Integration and Diversity of Signaling Pathways Activated by the GHRH Receptor
Genetic studies in mice reveal that GHRH plays an important role in stimulating somatotroph cell proliferation. For example, overexpression of GHRH in transgenic mice leads somatotroph cell hyperplasia associated with GH excess and gigantism. Conversely, loss of GHRH signaling in the little mouse, which harbors a naturally occurring GHRH receptor mutation, leads to somatotroph cell hypoplasia associated with GH deficiency and dwarfism. Classical signaling by the GHRH receptor is through activation of a stimulatory G protein and cAMP-dependent signaling pathways (Figure 6). To understand the signaling pathways leading to GHRH-stimulated cell proliferation, we investigated activation of the mitogen-activated protein kinase pathway in pituitary cells. We found that GHRH strongly stimulates both phosphorylation and activation of the MAP kinases ERK-1 and ERK-2 in pituitary cells. This is replicated in heterologous cells expressing the GHRH receptor, and is dose- and time-dependent. GHRH activation of MAP kinase appears to be cAMP dependent, but is not blocked by an inhibitor of protein kinase A, the enzyme that mediates most of the effects of cAMP. We are continuing studies to investigate the pathway of MAP kinase activation in these cells and its role in the proliferative response.

We are also investigating the interaction of the GHRH signaling system with a novel growth hormone regulatory system. The growth hormone secretagogues (GHS) include a family of synthetic compounds that release growth hormone. They act through the G protein-coupled GHS receptor, and a probable endogenous ligand for this receptor, the stomach peptide ghrelin, was recently identified. GHS and ghrelin act through a calcium signaling pathway, in contrast to the cAMP signaling pathway activated by GHRH. GHRH and GHS act synergistically in vitro and in vivo to induce growth hormone secretion, suggesting an intersection of these pathways. We have generated transfected cell populations that express the GHRH receptor, the GHS receptor, or both receptors and shown that they recapitulate the synergism seen in normal pituitary cells. Studies to investigate the mechanistic basis of this synergism suggest a potential interaction between the GHRH and GHS receptors, and this is now being explored in greater detail.

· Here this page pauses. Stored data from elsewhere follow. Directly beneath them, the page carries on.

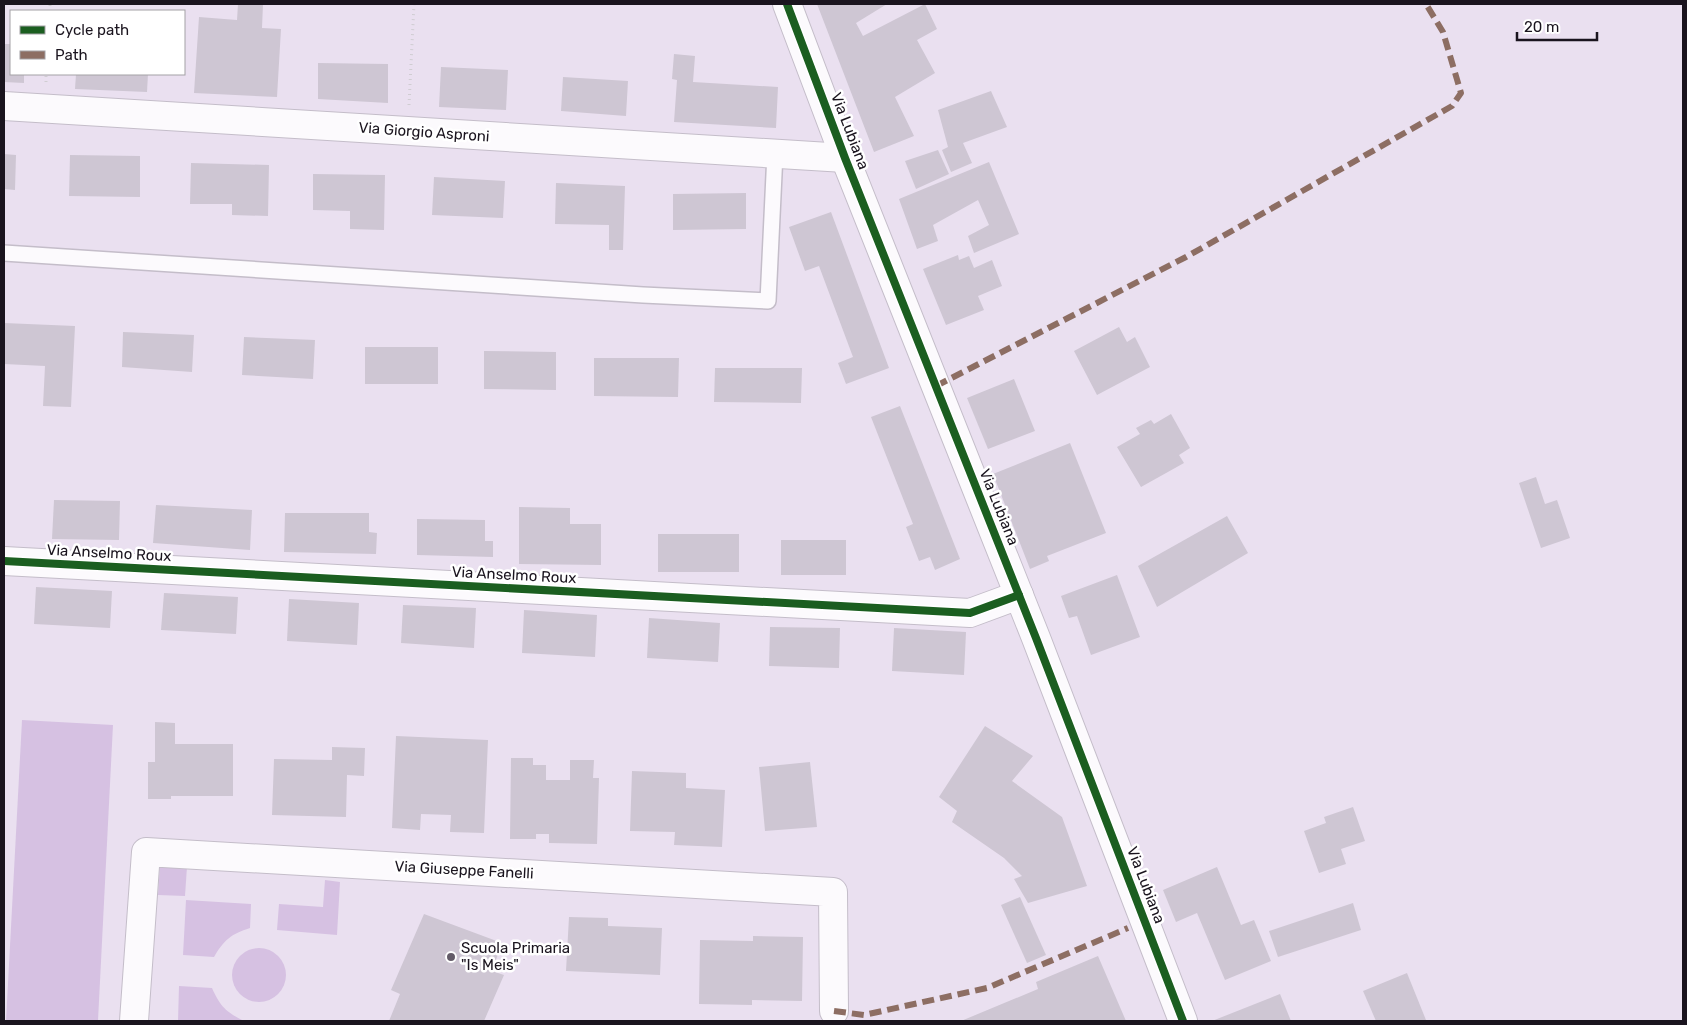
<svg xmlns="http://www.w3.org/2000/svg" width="1687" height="1025" font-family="Rubik,sans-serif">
	<rect width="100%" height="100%" fill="#eae0f0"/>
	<g fill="#d6c1e2">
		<polygon points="22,720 113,725 98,1021 6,1021"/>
		<polygon points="160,865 187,867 185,896 158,895"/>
		<polygon points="325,880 340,882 337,935 277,930 279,904 323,907"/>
		<path d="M186,900L251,904L250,928C231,934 224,940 214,957L183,955Z"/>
		<circle cx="259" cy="975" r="27"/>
		<path d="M179,986L212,988C220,1006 226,1012 244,1021H178Z"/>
	</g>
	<g fill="#cec6d3">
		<polygon points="238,4 263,4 262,28 281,29 277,97 194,93 199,17 237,20"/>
		<polygon points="817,4 887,4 856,23 863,36 925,4 937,29 917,40 935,73 895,97 914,136 874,152"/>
		<polygon points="4,44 11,44 11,74 24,74 24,83 4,82"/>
		<polygon points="674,54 695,56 693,82 778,87 776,128 674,122 677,80 672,79"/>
		<polygon points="318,63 388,64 388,103 318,99"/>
		<polygon points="441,67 508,70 506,110 439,107"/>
		<polygon points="76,74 148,74 147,92 75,89"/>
		<polygon points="563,77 628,81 626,116 561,111"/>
		<polygon points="991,91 1007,127 963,143 972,163 951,172 942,150 948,147 938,110"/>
		<polygon points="938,150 949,174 916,189 905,161"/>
		<polygon points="4,154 16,155 15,190 4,189"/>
		<polygon points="70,155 140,156 140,197 69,196"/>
		<polygon points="989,162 1019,234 974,253 968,236 989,225 978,200 933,225 938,241 917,249 899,199"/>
		<polygon points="191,163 269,165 268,216 232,215 232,204 190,204"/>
		<polygon points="313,174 385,175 384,230 350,229 350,211 313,210"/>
		<polygon points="434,177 505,181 503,218 432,215"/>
		<polygon points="556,183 625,186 623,250 609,250 609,225 555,224"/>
		<polygon points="746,193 746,229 673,230 673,194"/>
		<polygon points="831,212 889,368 846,384 838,363 853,357 819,266 805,271 789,227"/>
		<polygon points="958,255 959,260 969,256 974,268 992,260 1002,286 978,296 984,310 946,325 923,269"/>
		<polygon points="4,323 75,326 71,407 43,406 45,366 4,364"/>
		<polygon points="1119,327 1127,342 1135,337 1150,367 1097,395 1074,351"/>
		<polygon points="123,332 194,335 192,372 122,367"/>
		<polygon points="244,337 315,340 313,379 242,375"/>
		<rect x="365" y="347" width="73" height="37"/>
		<polygon points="484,351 556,352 556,390 484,389"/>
		<polygon points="594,358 679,358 678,397 594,396"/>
		<polygon points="715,368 802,368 801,403 714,402"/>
		<polygon points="1014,379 1035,431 988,449 967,398"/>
		<polygon points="900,406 960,559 935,570 930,557 919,561 906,527 913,524 871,417"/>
		<polygon points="1171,414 1190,448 1179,455 1184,463 1141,487 1117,447 1140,434 1136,428 1151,420 1154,424"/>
		<polygon points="1070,443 1106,533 1047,556 1049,561 1030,569 993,474"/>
		<polygon points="1536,477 1545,504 1557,500 1570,538 1541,548 1519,483"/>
		<polygon points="54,500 120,501 119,540 52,539"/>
		<polygon points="156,505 252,510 250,550 153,543"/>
		<polygon points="519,507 570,508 570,524 601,524 601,565 519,564"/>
		<polygon points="285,513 369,513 369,532 377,533 376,554 284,552"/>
		<polygon points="1227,516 1248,553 1157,607 1138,566"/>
		<polygon points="417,519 485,520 485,541 493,541 493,557 417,555"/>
		<rect x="658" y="534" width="81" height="38"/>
		<rect x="781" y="540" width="65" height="35"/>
		<polygon points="1117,575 1140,637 1091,655 1077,616 1069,618 1061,596"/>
		<polygon points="36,587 112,591 110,628 34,624"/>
		<polygon points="164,593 238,597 236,634 161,630"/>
		<polygon points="289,599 359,603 357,645 287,641"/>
		<polygon points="403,605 476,608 474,648 401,643"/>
		<polygon points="524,610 597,615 595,657 522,653"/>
		<polygon points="649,618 720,623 718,662 647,658"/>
		<polygon points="770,627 840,628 839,668 769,666"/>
		<polygon points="894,628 966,632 964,675 892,671"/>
		<polygon points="155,722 175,723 175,744 233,744 233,796 171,796 171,799 148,799 148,762 155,762"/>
		<polygon points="985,726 1033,756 1012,781 1062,817 1087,886 1028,903 1014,879 1022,876 1004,858 952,822 957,811 939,797"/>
		<polygon points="396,736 488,740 484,833 450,832 451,815 421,814 420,830 392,828"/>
		<polygon points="332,747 365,748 364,776 347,775 346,817 272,815 274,759 332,760"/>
		<polygon points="511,758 533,758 533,765 546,765 546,780 570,780 570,760 594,760 593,778 599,778 597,844 549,843 549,834 536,834 536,839 510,839"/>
		<polygon points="810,762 817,827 765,831 759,767"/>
		<polygon points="632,771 686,773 686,788 725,790 722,847 674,845 675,832 630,831"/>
		<polygon points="1353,807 1365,841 1341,849 1346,864 1319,873 1304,831 1326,823 1324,817"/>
		<polygon points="1217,867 1241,925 1254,920 1271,961 1225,980 1197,913 1176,922 1163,890"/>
		<polygon points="1020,897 1046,955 1027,963 1001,905"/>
		<polygon points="1353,903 1361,930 1278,957 1269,931"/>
		<polygon points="424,914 502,943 492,971 504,975 484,1021 389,1021 400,994 391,990"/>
		<polygon points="569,917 608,918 608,926 662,928 660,975 566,971"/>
		<polygon points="753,936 803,937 802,1001 752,1000 752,1005 699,1004 700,940 753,941"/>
		<polygon points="1098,956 1126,1021 961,1021 1038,989 1036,982"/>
		<polygon points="1407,973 1426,1020 1376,1021 1363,991"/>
		<polygon points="1280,994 1291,1021 1212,1021"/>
	</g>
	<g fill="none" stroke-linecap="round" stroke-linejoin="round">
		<defs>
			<polyline id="service" points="4,253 643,295 768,301 775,153"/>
			<g id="minor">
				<polyline points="4,106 845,158"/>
				<polyline points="4,561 970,613 1019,595"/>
				<polyline points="134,1021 146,852 833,892 834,1011"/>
			</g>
			<polyline id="tertiary" points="787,4 845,158 1036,638 1183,1021"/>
		</defs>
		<use href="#service" stroke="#c4bdc9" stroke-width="18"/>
		<use href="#minor" stroke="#c4bdc9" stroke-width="30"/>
		<use href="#tertiary" stroke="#c4bdc9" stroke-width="30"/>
		<g stroke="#d0cdd2" stroke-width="3" stroke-dasharray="1 4" stroke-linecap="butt">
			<polyline points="50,11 50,4"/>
			<polyline points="46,82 46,74"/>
			<polyline points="409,105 414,4"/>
		</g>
		<use href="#service" stroke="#fcfafd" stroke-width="15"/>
		<use href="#minor" stroke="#fcfafd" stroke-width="28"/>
		<use href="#tertiary" stroke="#fcfafd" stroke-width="28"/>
		<g stroke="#8d6e63" stroke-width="6" stroke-dasharray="12 6" stroke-linecap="butt">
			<polyline points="936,386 1186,257 1452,106 1461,93 1443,32 1426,4"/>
			<polyline points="834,1011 864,1015 987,988 1128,928"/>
		</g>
		<defs>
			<g id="cycleway">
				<polyline points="787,4 845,158 1036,638 1183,1021"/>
				<polyline points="4,561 970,613 1019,595"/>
			</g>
		</defs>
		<use href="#cycleway" stroke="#fff" stroke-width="11"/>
		<use href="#cycleway" stroke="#1b5e20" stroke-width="8"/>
	</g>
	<circle fill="#635b68" stroke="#fff" stroke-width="2" cx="451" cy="957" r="5"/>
	<g text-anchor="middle" stroke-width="5" stroke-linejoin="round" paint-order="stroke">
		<g font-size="15" fill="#1a141e" stroke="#fff">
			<text transform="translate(850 131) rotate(69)" y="5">Via Lubiana</text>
			<text transform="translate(424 132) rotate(4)" y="5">Via Giorgio Asproni</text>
			<text transform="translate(999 507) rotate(68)" y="5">Via Lubiana</text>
			<text transform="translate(109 553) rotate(3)" y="5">Via Anselmo Roux</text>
			<text transform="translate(514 575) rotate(3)" y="5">Via Anselmo Roux</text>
			<text transform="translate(464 870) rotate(3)" y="5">Via Giuseppe Fanelli</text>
			<text transform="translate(1146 885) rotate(69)" y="5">Via Lubiana</text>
		</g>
		<g font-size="15" fill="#1a141e" stroke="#fff" text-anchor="start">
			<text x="461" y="953">Scuola Primaria<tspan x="461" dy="17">"Is Meis"</tspan></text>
		</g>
	</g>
	<rect width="1687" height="1025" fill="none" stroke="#1a141e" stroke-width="10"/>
	<rect x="10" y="10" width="175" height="65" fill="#ffffff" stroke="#a3a1a5"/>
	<rect x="20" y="26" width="25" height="8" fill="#1b5e20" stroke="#a3a1a5"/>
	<text x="55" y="35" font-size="15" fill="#1a141e">Cycle path</text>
	<rect x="20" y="51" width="25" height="8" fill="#8d6e63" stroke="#a3a1a5"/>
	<text x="55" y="60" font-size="15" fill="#1a141e">Path</text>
	<path d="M1517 32v8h80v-8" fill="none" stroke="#1a141e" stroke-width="2.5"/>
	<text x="1524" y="32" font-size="15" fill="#1a141e" stroke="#ffffff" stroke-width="4" paint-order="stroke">20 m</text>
</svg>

We and others have found that one mechanism by which diversity in GHRH receptor signaling is generated is through the formation of receptor variants that result from alternative RNA processing. In the rat receptor, a major splice variant results from inclusion of an alternative exon, introducing 41 in-frame amino acids into the receptor protein within the third cytoplasmic domain. we found that this variant receptor can be expressed on the cell surface and is normally glycosylated. It binds hormone with an affinity indistinguishable from that of the "normal" receptor, but it is unable to signal though the cAMP pathway. Signaling through other potential pathways is being investigated. Interesting, alternative splicing of the human GHRH receptor at this same exon-intron junction in pituitary adenomas generates a prematurely truncated receptor that appears to have dominant inhibitory actions. We are continuing studies to explore the physiologic significance and regulation of these variant receptor forms.